_Your task:_ Exact wording is needed for every line from the one holding "Figure 7. Plane" to the end of the records below; write those lines out and omit the pictures.

(Records drawn from a dataset)
•••••
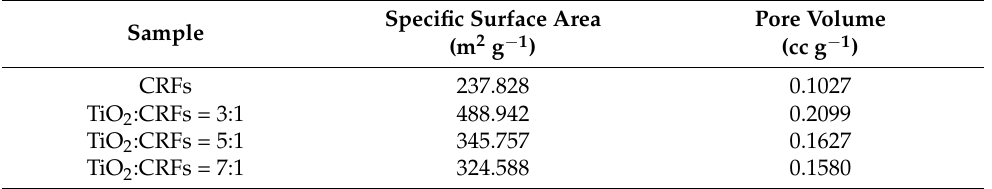
Figure 8. ( a ) Photocatalytic degradation activity of MB with different loads of TiO 2 /CRFs; ( b ) Linear transform ln(C/C0) = kt of the kinetic curves of dye degradation onto TiO 2 /CRFs under UV illuminations. ( c ) Effect of TiO 2 /CRFs Dosage on Degradation ratio of MB Solution; ( d ) Photocatalytic degradation activity of TiO 2 /CRFs with different MB concentrations. Table 1. The structural parameters of TiO 2 /CRFs and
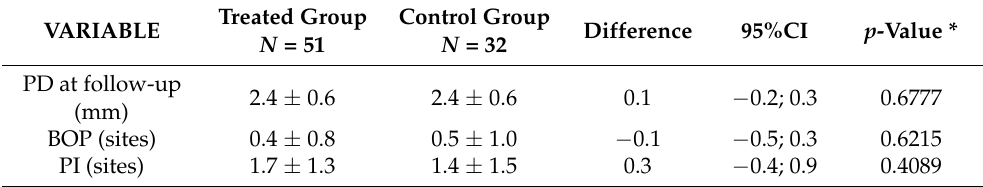
Table 3. Results at follow-up (T2).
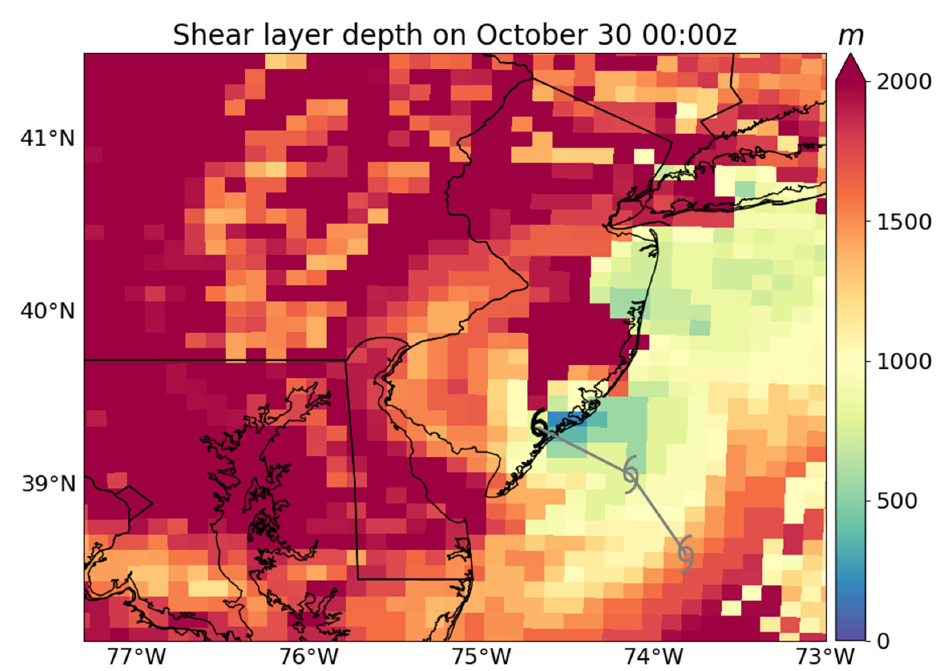
Figure 10. The radial wind shear layer depth (SLD) as simulated in WRF at 0000 UTC 30 October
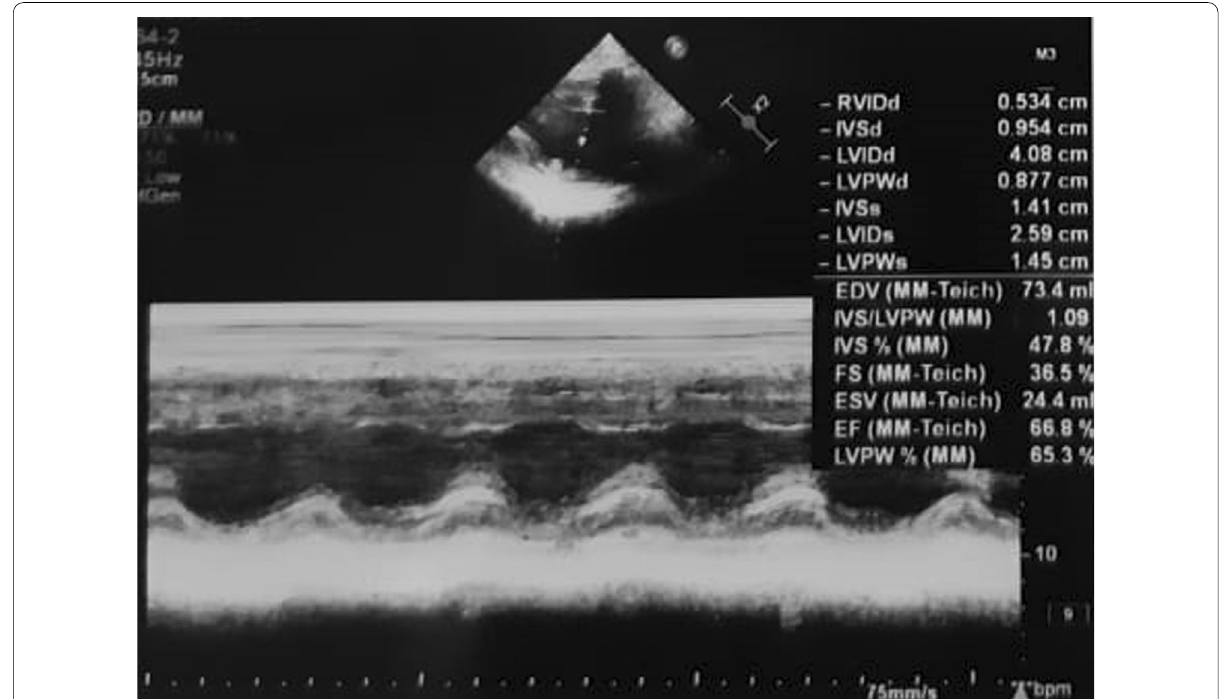
Fig. 3 Echocardiograph before outpatient showed no hypokinetic with normal EF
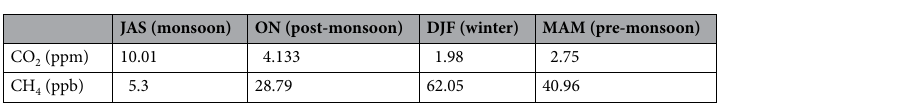
Table 2. Amplitude (maximum − minimum) of diurnal variation for the different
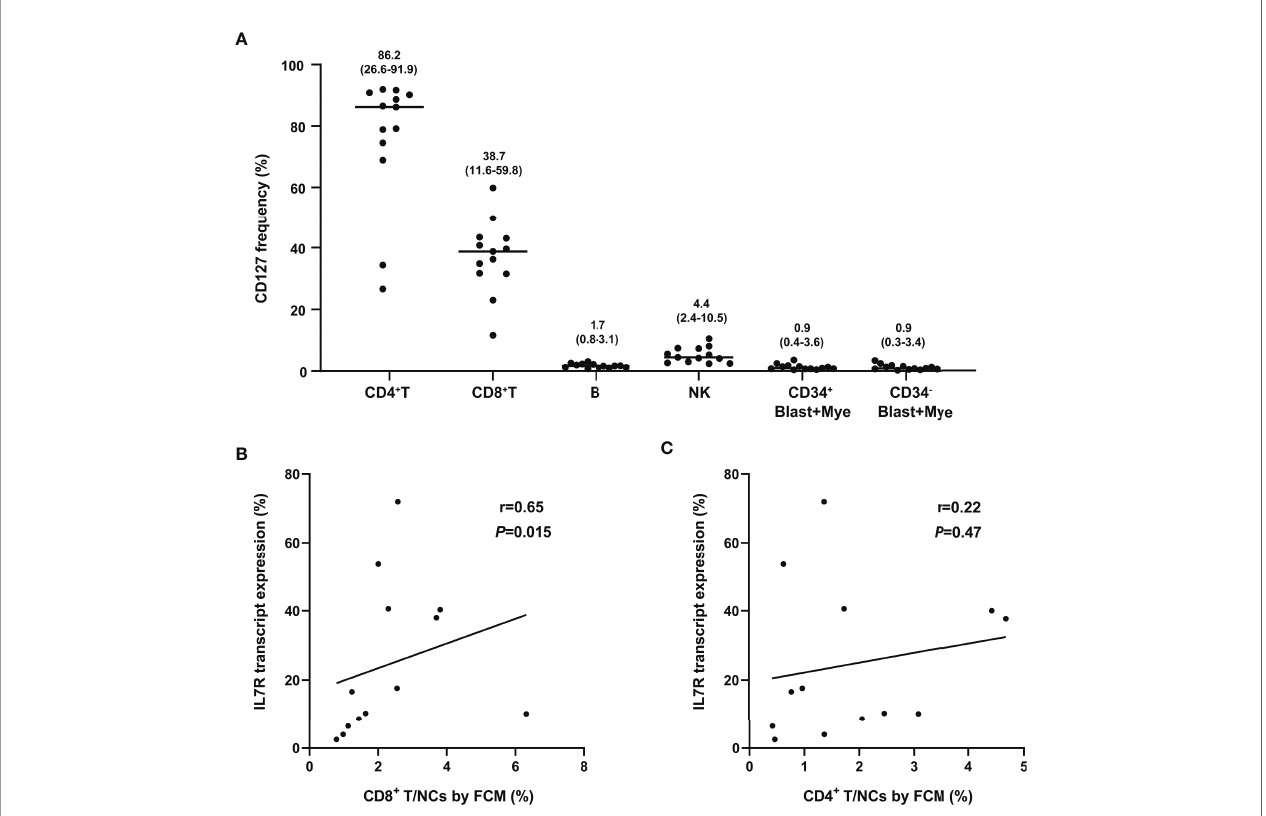
FIGURE 5 | Comparison of IL7R tested by RQ-PCR and FCM. (A) The frequency of CD127 in different cell subsets, numbers on the fi gure represent median (range); (B) Correlation of IL7R transcript expression and percentage of CD8 + T in NCs (FCM) (bivariate Spearman correlation test); (C) Correlation of IL7R transcript expression and percentage of CD4 + T in NCs (FCM) (bivariate Spearman correlation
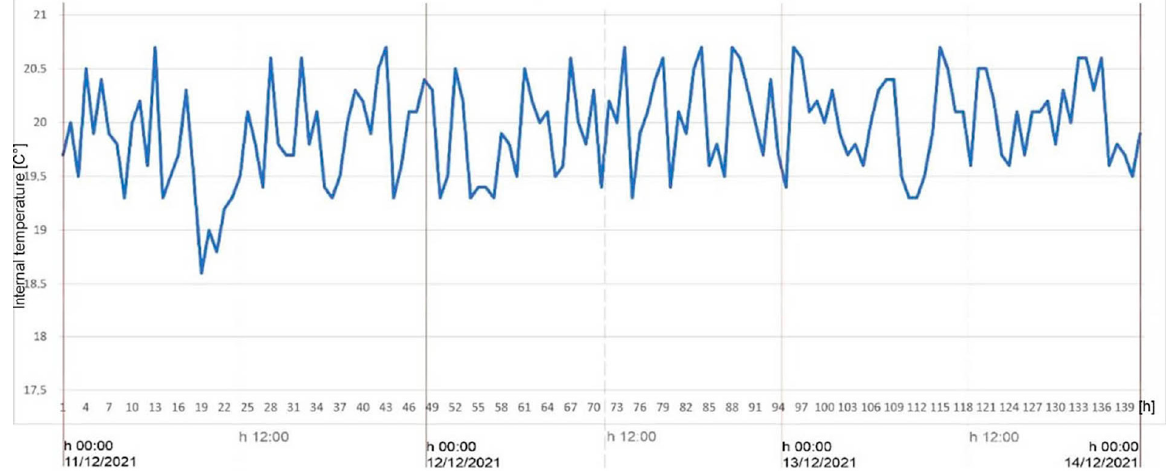
Figure 16. Internal temperature diagram as a function of time: post operam.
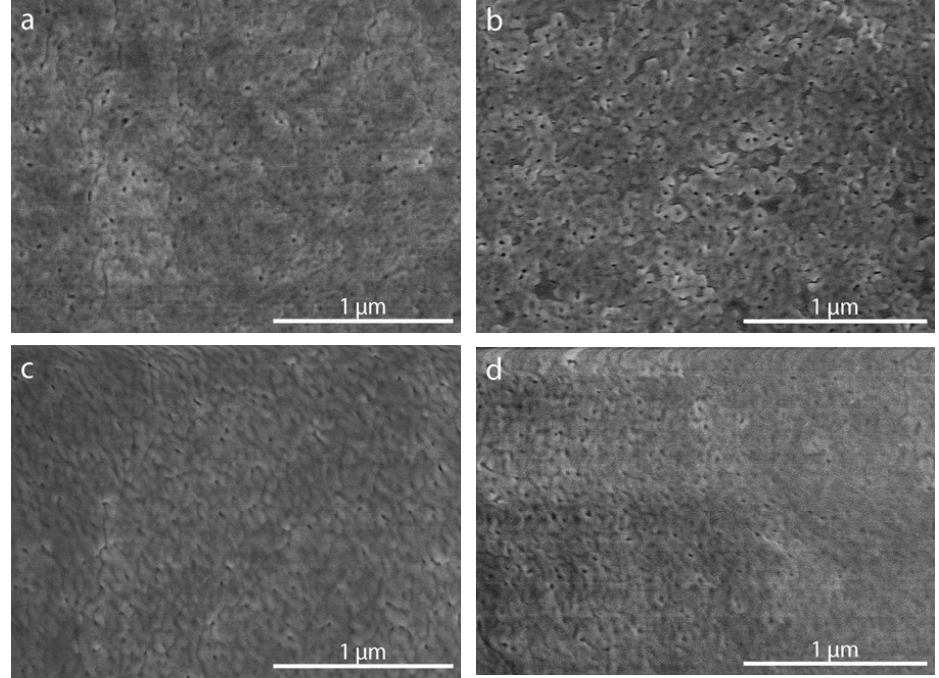
Figure 7. Plane view SEM images of the BLFSO films deposited on Pt/TiO 2 /SiO 2 /Si ( a ), silicon ( b ), 7 sapphire ( c ) and fused silica ( d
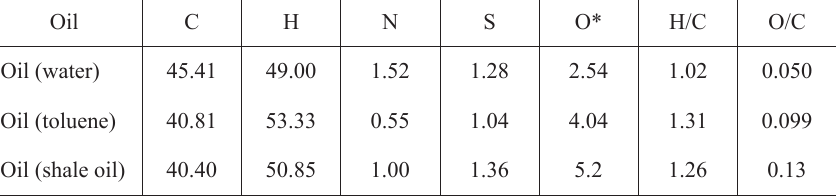
Table 7. Elemental analyses of the oils obtained from RH, atomic % Oil C H N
•••••
_Result for this task:_
Figure 7. Plane view SEM images of the BLFSO films deposited on Pt/TiO 2 /SiO 2 /Si ( a ), silicon ( b ), 7 sapphire ( c ) and fused silica ( d
Table 7. Elemental analyses of the oils obtained from RH, atomic % Oil C H N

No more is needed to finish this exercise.